以上のとおりであるとすれば、債権者等の右本案請求権執行保全のためには、債務者等の本件各土地に対する、及び債務者関東建設の本件建物に対する各占有を解いて執行吏にその保管を命じ、債務者等に対し現状不変更を条件として土地、建物の使用を許し、債務者等の本件土地建物における一切の工事を禁止し、右土地建物の占有移転を禁止するのが相当であり、本件仮処分決定のうちこの限度をこえる部分は保全の目的を逸脱し、又は二重の決定として不適法のものということになるからこれを右のように変更する。尚保証金額について考慮するのに債務者関東建設のためには債権者等に対して更に金十万円の追加担保を供することを命ずるのを相当と解する。

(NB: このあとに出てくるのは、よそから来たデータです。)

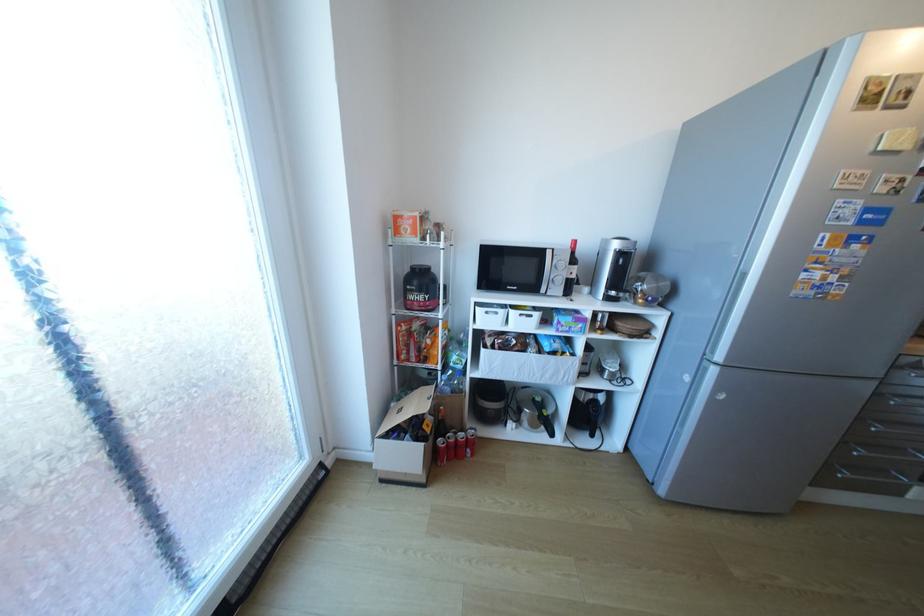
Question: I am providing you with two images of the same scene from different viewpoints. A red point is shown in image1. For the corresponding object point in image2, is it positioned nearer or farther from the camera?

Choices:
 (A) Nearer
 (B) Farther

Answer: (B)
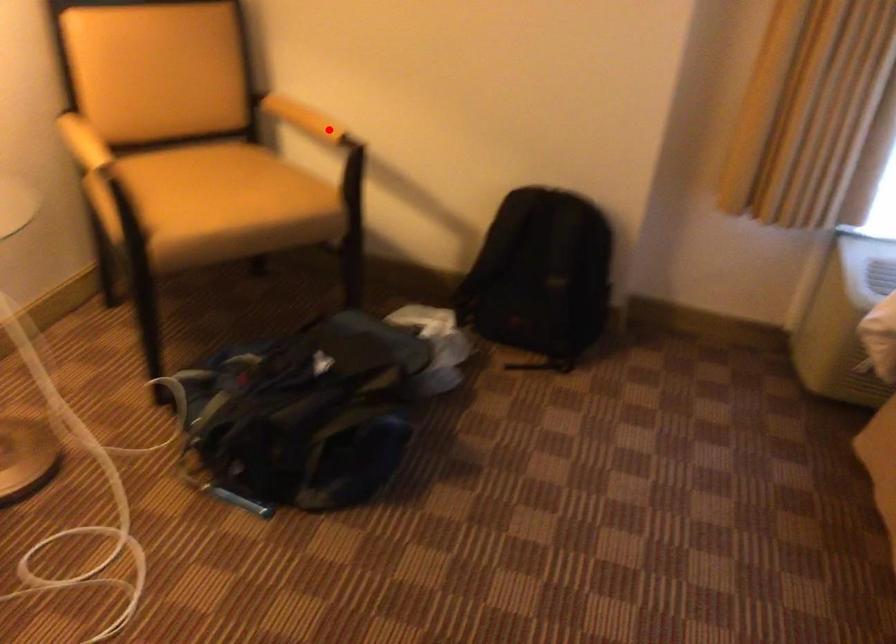
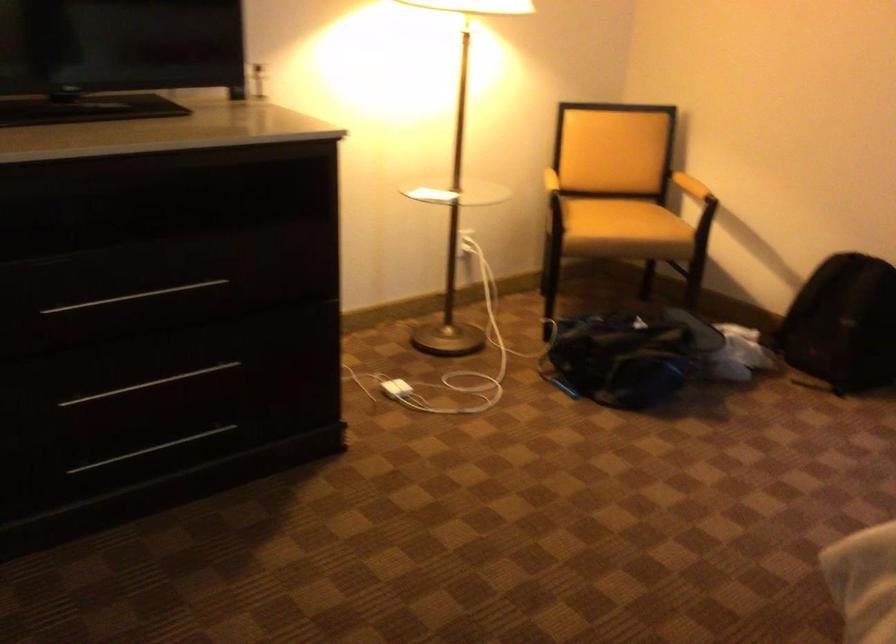
Question: I am providing you with two images of the same scene from different viewpoints. In image1, a red point is highlighted. Considering the same 3D point in image2, which of the following is correct?

Choices:
 (A) It is closer
 (B) It is farther

Answer: (B)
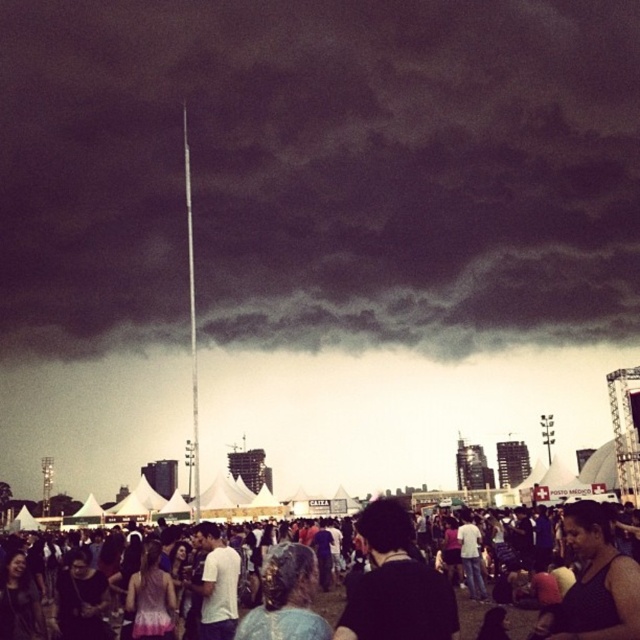
You are a photographer trying to capture a clear shot of the black tank top at lower right without the matte black crowd at center blocking it. Based on their relative sizes, can you suggest a way to adjust your camera angle?

Since the matte black crowd at center is taller than the black tank top at lower right, you can lower your camera angle to position it below the crowd, allowing you to capture the tank top without obstruction.

You are standing at the origin point of the coordinate system in the image. You want to move towards the matte black crowd at center. What are the coordinates you need to move to reach them?

The coordinates to reach the matte black crowd at center are point (355,589).

You are a photographer at the festival. You want to capture a photo of the black tank top at lower right without including the matte black crowd at center in the frame. Is this possible based on their positions?

The matte black crowd at center is located below the black tank top at lower right, so it is possible to capture the black tank top at lower right without including the matte black crowd at center in the frame by adjusting the camera angle to exclude the lower area.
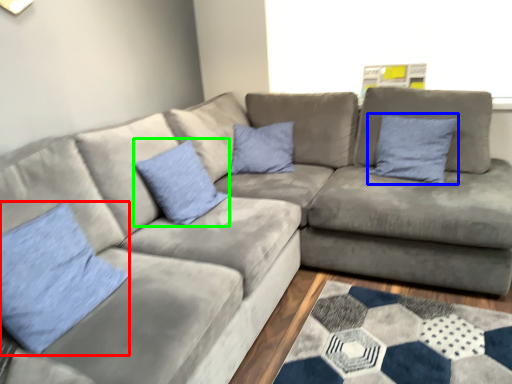
Question: Which is nearer to the pillow (highlighted by a red box)? pillow (highlighted by a blue box) or pillow (highlighted by a green box).

Choices:
 (A) pillow
 (B) pillow

Answer: (B)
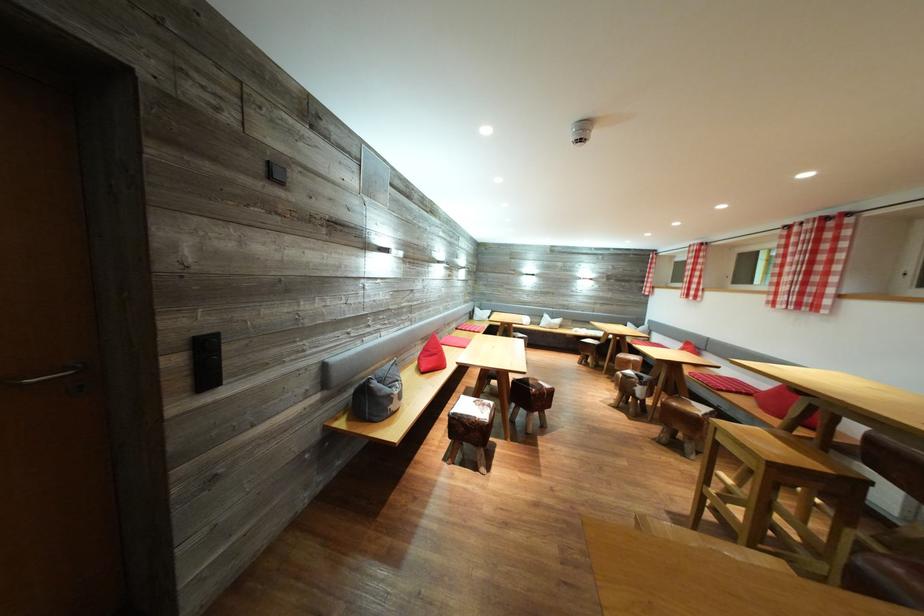
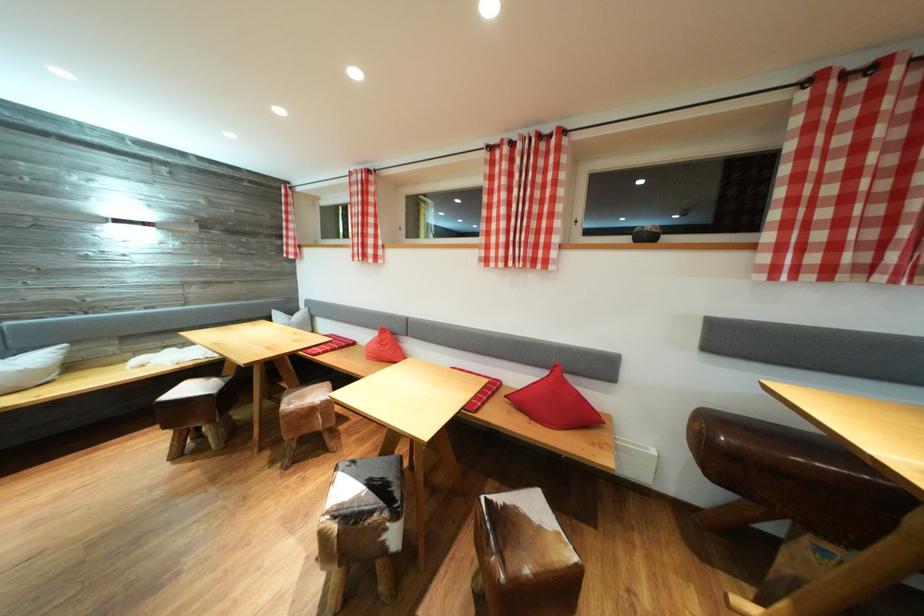
Find the pixel in the second image that matches (x=695, y=349) in the first image.

(390, 336)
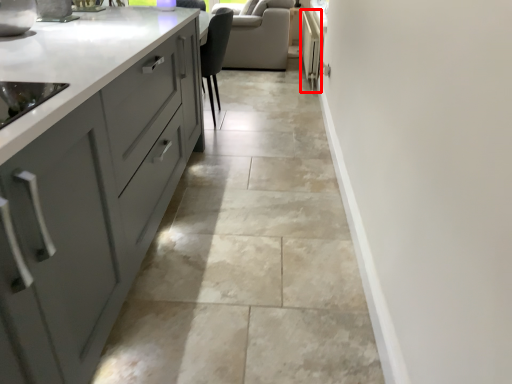
Question: From the image's perspective, considering the relative positions of appliance (annotated by the red box) and granite in the image provided, where is appliance (annotated by the red box) located with respect to the staircase?

Choices:
 (A) below
 (B) above

Answer: (B)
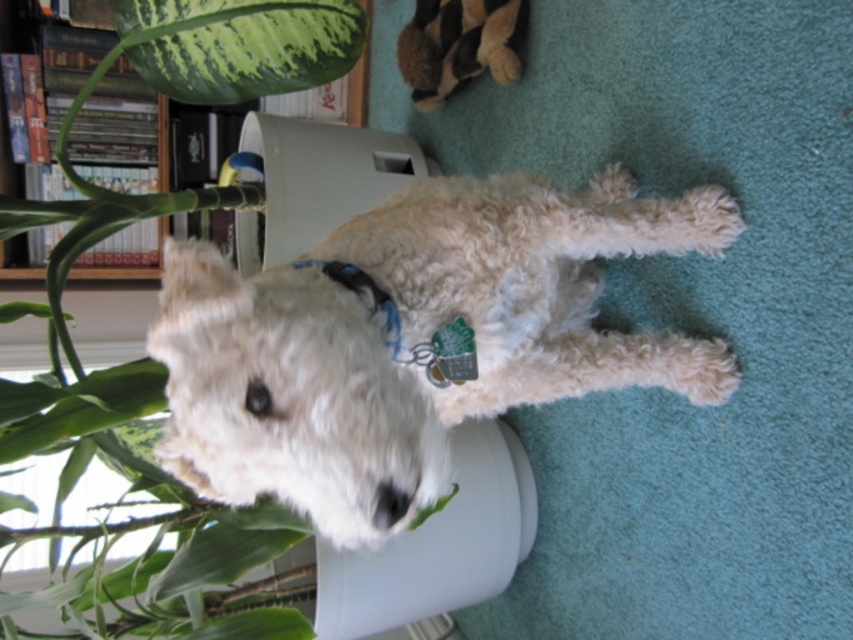
Question: Is the position of soft plush toy at upper center more distant than that of wooden bookshelf at upper left?

Choices:
 (A) yes
 (B) no

Answer: (B)

Question: Based on their relative distances, which object is farther from the white fluffy dog at center?

Choices:
 (A) soft plush toy at upper center
 (B) wooden bookshelf at upper left
 (C) blue fabric neckband at center

Answer: (B)

Question: Is the position of soft plush toy at upper center less distant than that of wooden bookshelf at upper left?

Choices:
 (A) yes
 (B) no

Answer: (A)

Question: Can you confirm if white fluffy dog at center is positioned to the left of wooden bookshelf at upper left?

Choices:
 (A) no
 (B) yes

Answer: (A)

Question: Which of the following is the closest to the observer?

Choices:
 (A) (596, 291)
 (B) (483, 38)
 (C) (326, 269)

Answer: (C)

Question: Which of these objects is positioned closest to the white fluffy dog at center?

Choices:
 (A) wooden bookshelf at upper left
 (B) soft plush toy at upper center

Answer: (B)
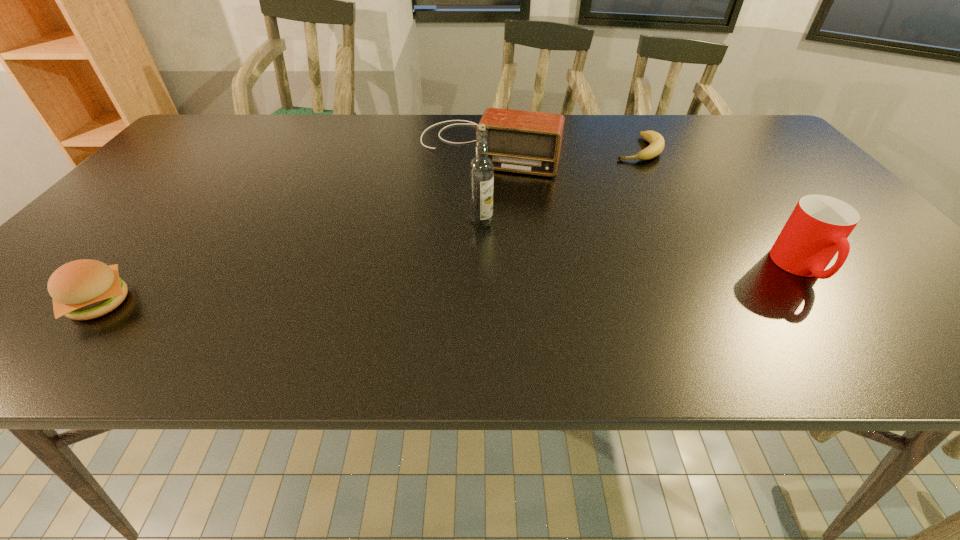
You are a GUI agent. You are given a task and a screenshot of the screen. Output one action in this format:
    pyautogui.click(x=<x>, y=<y>)
    Task: Click on the free spot on the desktop that is between the fourth tallest object and the rightmost object and is positioned on the front-facing side of the radio receiver
    This screenshot has height=540, width=960.
    Given the screenshot: What is the action you would take?
    pyautogui.click(x=425, y=286)

Image resolution: width=960 pixels, height=540 pixels. What are the coordinates of `free space on the desktop that is between the second shortest object and the cup and is positioned at the stem of the shortest object` in the screenshot? It's located at (545, 280).

The image size is (960, 540). I want to click on vacant space on the desktop that is between the hamburger and the rightmost object and is positioned on the label of the vodka, so click(497, 283).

よつて民事訴訟法第七百五十六条、第七百四十五条第二項により債権者等に対し主文第一項のように追加保証を立てることを命じた上、本件仮処分決定を主文第二項乃至第六項掲記のとおり変更すべきものとし、訴訟費用の負担につき同法第九十五条、第八十九条、第九十二条、仮執行の宣言につき同法第七百五十六条の二、第百九十六条を各適用して主文のとおり判決する。